Less than four months after the last round of fee increases for civil claims (see post), the government has today opened a consultation on further significant increases which, if implemented, would (at least) double the cost of issuing money claims above £400,000, ie from £10,000 to at least £20,000.
In March this year, in the face of strong objections from court users, the government introduced new percentage-based fees to issue money claims over £10,000. These new fees are calculated as 5% of the claim value, subject to a cap of £10,000. The fees are referred to by the government as “enhanced fees”, since they are not just aimed at recovering the costs of the services to which they relate, but in fact aim to recover more than the cost of those services, thereby subsidising other aspects of the civil court system.
The consultation issued today outlines a planned increase in the £10,000 cap to “at least £20,000″. The government defends the increase by pointing out that of 1.2 million money claims issued each year, only 5,000 (or 0.4%) will be affected. The consultation adds: “Many of the claims brought for higher values will involve large multi-national organisations or wealthy individuals, and we believe it is right to ask them to contribute more.”
The previous increases had been widely criticised, on the basis of their potential impact on access to justice as well as potential damage to London’s international standing as a centre for dispute resolution. At the time, we expressed concerns that the increases could be the thin end of the wedge. Today’s consultation proves those concerns well-founded.
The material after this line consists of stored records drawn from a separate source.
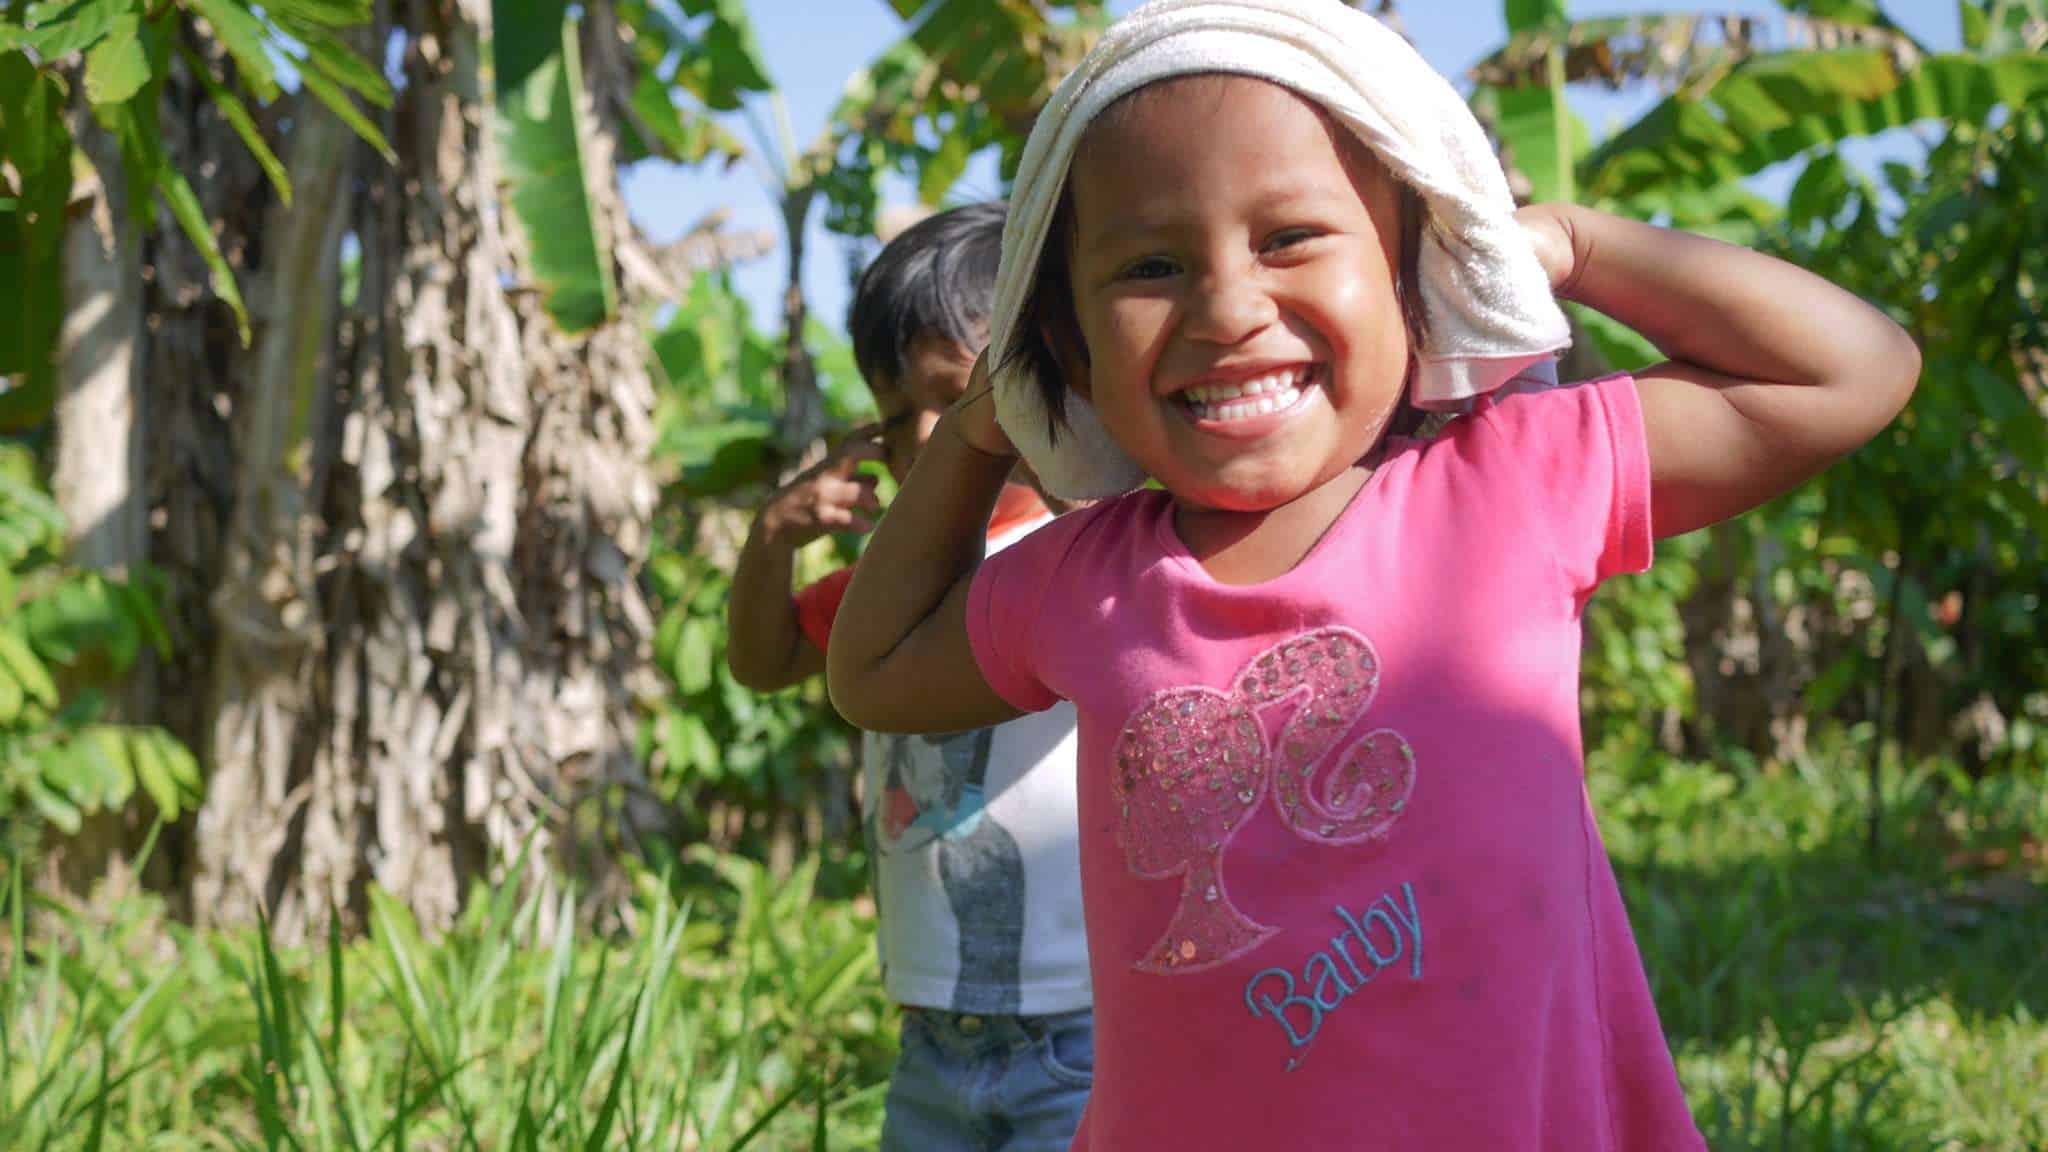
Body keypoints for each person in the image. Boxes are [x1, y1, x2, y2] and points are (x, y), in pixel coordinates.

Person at [824, 3, 1921, 1148]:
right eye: (1150, 265)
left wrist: (1572, 245)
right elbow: (874, 670)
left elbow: (1849, 370)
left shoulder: (1516, 479)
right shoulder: (1087, 580)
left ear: (1412, 271)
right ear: (1067, 338)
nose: (1228, 307)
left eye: (1288, 237)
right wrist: (979, 425)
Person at [725, 201, 1094, 1152]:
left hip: (1086, 1027)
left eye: (953, 398)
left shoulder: (1086, 551)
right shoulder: (889, 595)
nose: (927, 435)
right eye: (897, 417)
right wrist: (772, 537)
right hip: (931, 1030)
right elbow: (765, 664)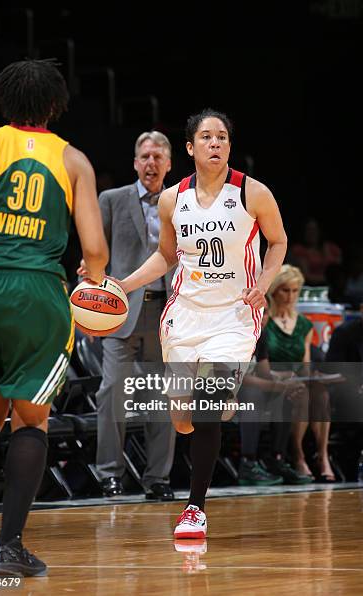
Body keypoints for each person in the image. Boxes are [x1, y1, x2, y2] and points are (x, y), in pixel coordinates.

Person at [0, 59, 108, 576]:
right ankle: (8, 546)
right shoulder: (73, 161)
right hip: (36, 294)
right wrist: (92, 273)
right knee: (30, 418)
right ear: (53, 106)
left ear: (4, 102)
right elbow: (95, 250)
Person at [115, 108, 287, 538]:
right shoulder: (174, 198)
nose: (216, 143)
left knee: (207, 409)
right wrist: (124, 284)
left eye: (222, 137)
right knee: (183, 420)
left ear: (229, 146)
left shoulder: (253, 192)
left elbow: (278, 240)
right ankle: (212, 398)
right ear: (190, 148)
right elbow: (166, 256)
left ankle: (195, 509)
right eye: (207, 137)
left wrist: (263, 283)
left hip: (233, 316)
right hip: (185, 315)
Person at [84, 131, 176, 500]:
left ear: (169, 164)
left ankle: (158, 479)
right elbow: (96, 252)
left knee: (162, 396)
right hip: (119, 311)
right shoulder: (112, 199)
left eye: (158, 157)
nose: (151, 163)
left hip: (165, 311)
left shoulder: (182, 202)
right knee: (112, 393)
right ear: (135, 163)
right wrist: (89, 274)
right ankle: (109, 474)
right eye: (144, 157)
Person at [264, 265, 334, 482]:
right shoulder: (265, 323)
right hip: (272, 381)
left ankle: (323, 456)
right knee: (302, 393)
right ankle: (298, 455)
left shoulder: (304, 324)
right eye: (285, 290)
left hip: (299, 379)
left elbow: (305, 364)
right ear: (274, 291)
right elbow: (260, 363)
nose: (290, 296)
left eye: (295, 291)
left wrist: (315, 376)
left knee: (320, 392)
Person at [238, 298, 310, 486]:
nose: (262, 317)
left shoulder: (260, 335)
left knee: (285, 395)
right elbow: (233, 377)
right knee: (252, 395)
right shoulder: (233, 334)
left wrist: (286, 378)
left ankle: (277, 458)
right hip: (218, 389)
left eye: (266, 312)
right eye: (258, 310)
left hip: (250, 388)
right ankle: (248, 463)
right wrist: (273, 385)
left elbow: (264, 373)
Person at [288, 217, 342, 286]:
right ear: (303, 231)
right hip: (311, 287)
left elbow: (339, 271)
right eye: (309, 230)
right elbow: (307, 276)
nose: (312, 233)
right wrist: (332, 280)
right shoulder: (298, 250)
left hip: (334, 289)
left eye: (314, 229)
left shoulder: (332, 248)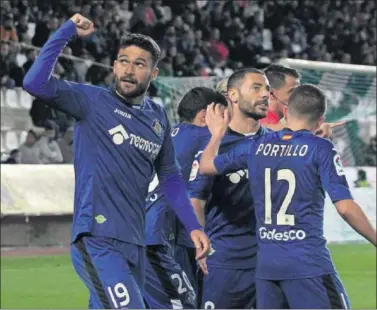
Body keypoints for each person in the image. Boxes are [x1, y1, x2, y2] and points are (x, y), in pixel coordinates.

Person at [22, 14, 210, 309]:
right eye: (123, 61)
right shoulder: (92, 101)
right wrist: (67, 31)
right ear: (113, 66)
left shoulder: (157, 116)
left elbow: (170, 177)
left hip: (135, 242)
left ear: (154, 73)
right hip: (98, 237)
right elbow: (34, 82)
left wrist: (194, 226)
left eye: (139, 64)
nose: (129, 70)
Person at [200, 84, 377, 309]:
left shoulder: (256, 145)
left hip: (267, 268)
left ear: (286, 112)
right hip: (307, 263)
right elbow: (344, 208)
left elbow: (206, 166)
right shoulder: (320, 148)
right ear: (321, 119)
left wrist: (216, 135)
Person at [189, 68, 271, 309]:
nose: (266, 94)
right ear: (233, 96)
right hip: (225, 261)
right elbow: (196, 200)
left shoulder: (273, 143)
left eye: (267, 89)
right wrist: (199, 242)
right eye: (256, 88)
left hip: (270, 261)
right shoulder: (213, 145)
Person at [144, 87, 227, 309]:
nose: (226, 119)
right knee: (184, 301)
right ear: (204, 115)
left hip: (143, 227)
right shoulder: (206, 137)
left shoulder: (170, 133)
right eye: (222, 112)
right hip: (169, 233)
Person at [262, 63, 344, 134]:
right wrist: (311, 126)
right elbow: (259, 129)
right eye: (292, 91)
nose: (298, 96)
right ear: (271, 94)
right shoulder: (259, 117)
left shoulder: (281, 119)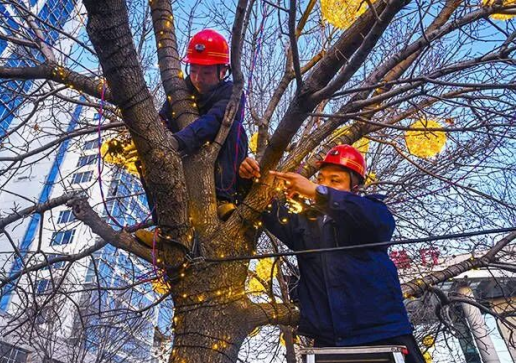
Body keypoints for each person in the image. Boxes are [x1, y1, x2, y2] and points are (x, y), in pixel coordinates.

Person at [238, 145, 425, 363]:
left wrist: (317, 193)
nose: (324, 184)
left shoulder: (373, 211)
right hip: (330, 341)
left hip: (383, 333)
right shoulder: (304, 224)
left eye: (335, 180)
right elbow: (268, 209)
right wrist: (250, 178)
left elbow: (371, 218)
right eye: (321, 179)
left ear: (354, 187)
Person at [159, 29, 250, 218]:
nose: (198, 78)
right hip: (183, 158)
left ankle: (223, 199)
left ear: (223, 71)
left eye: (206, 72)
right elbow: (163, 118)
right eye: (193, 70)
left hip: (221, 159)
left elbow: (214, 120)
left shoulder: (232, 93)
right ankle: (164, 222)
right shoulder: (181, 90)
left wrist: (178, 141)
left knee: (234, 129)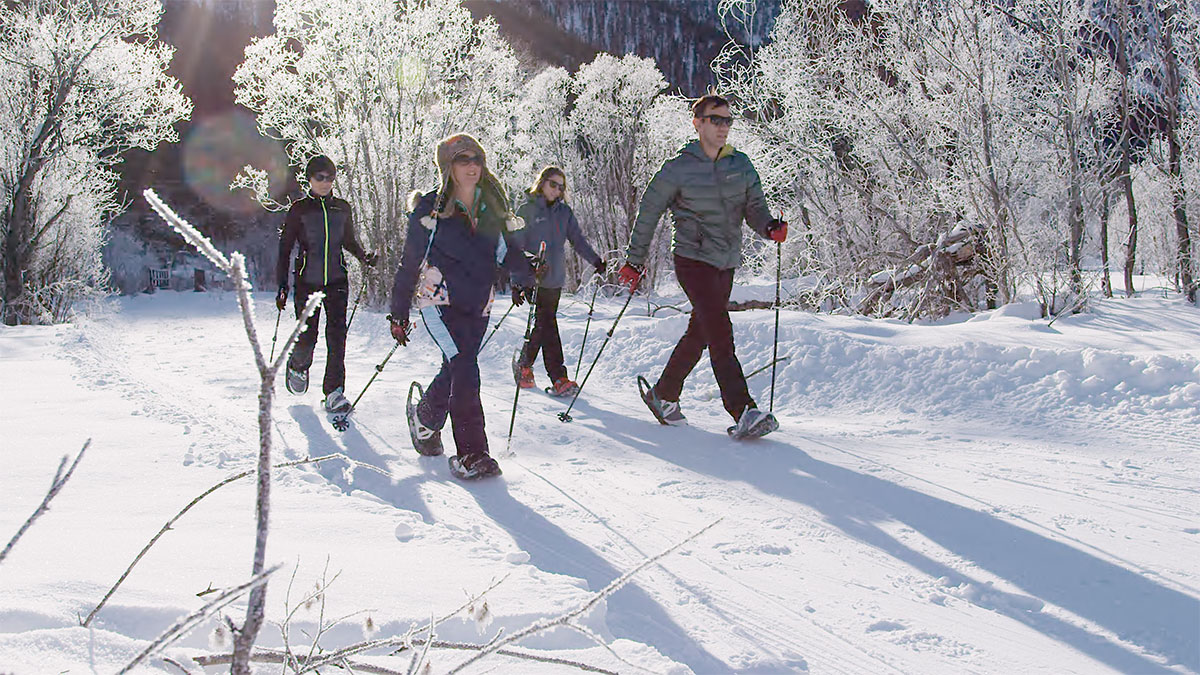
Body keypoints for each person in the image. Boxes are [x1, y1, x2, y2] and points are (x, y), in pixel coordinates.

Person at [618, 94, 787, 439]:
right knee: (720, 332)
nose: (724, 126)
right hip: (692, 260)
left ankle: (664, 394)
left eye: (728, 120)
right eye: (716, 119)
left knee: (701, 333)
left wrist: (769, 226)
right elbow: (648, 212)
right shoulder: (678, 168)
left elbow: (755, 207)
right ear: (698, 123)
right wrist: (635, 261)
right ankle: (743, 410)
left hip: (725, 263)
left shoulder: (741, 165)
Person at [389, 134, 534, 480]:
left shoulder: (491, 205)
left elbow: (504, 251)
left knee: (458, 366)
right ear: (447, 166)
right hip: (439, 299)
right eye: (462, 159)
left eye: (477, 159)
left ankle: (425, 419)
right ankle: (472, 452)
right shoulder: (430, 209)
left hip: (478, 300)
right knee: (465, 364)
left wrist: (527, 268)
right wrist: (398, 311)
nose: (472, 165)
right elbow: (410, 261)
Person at [276, 155, 378, 413]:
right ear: (309, 179)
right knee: (308, 337)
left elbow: (349, 240)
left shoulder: (342, 208)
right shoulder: (299, 209)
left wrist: (364, 257)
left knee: (337, 338)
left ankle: (334, 392)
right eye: (320, 178)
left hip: (337, 280)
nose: (325, 182)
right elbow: (285, 247)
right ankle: (298, 365)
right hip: (307, 282)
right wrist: (282, 285)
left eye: (330, 178)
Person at [512, 166, 605, 397]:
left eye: (561, 187)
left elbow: (578, 241)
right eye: (553, 184)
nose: (557, 190)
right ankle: (558, 377)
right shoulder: (527, 210)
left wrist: (595, 260)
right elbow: (515, 247)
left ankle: (524, 366)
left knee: (543, 324)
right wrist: (517, 281)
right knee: (547, 324)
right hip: (533, 278)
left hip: (554, 279)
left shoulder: (564, 213)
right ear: (542, 182)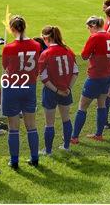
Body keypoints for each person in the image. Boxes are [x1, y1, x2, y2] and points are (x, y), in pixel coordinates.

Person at [71, 16, 110, 143]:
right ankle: (99, 134)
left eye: (88, 27)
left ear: (93, 25)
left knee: (82, 106)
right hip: (108, 75)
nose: (89, 30)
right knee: (101, 104)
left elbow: (84, 55)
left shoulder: (95, 37)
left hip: (95, 76)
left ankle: (74, 137)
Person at [2, 15, 41, 169]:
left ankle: (14, 160)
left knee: (13, 127)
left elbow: (5, 67)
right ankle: (34, 158)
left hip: (12, 87)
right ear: (25, 27)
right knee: (31, 125)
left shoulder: (9, 48)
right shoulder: (36, 45)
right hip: (29, 86)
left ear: (12, 29)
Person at [38, 26, 78, 154]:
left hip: (51, 91)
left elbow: (43, 77)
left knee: (49, 123)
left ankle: (48, 151)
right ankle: (66, 146)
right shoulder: (68, 50)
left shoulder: (46, 53)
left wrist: (56, 90)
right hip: (66, 90)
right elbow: (75, 72)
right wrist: (68, 88)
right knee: (66, 119)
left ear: (46, 38)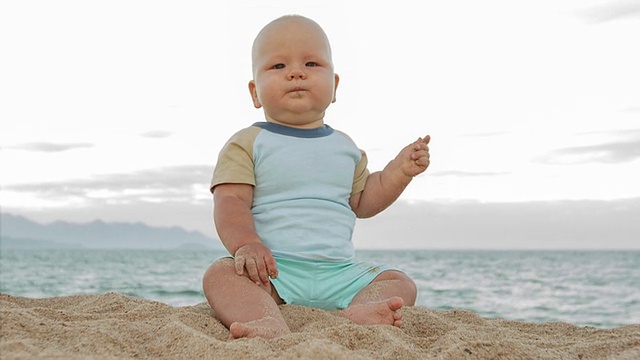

The timing of the consultation also gives rise to questions, given that it will take place over the summer holiday period, closing on 15 September. Further, it comes just one day after the House of Commons Justice Committee announced an inquiry into the effects of court and tribunal fees, including the regime of enhanced fees for civil proceedings. The inquiry asks for views on various issues including how the increased court fees have affected access to justice, and how they have affected the competitiveness of the legal services market in England and Wales in an international context. The deadline for written submissions to the inquiry is 30 September.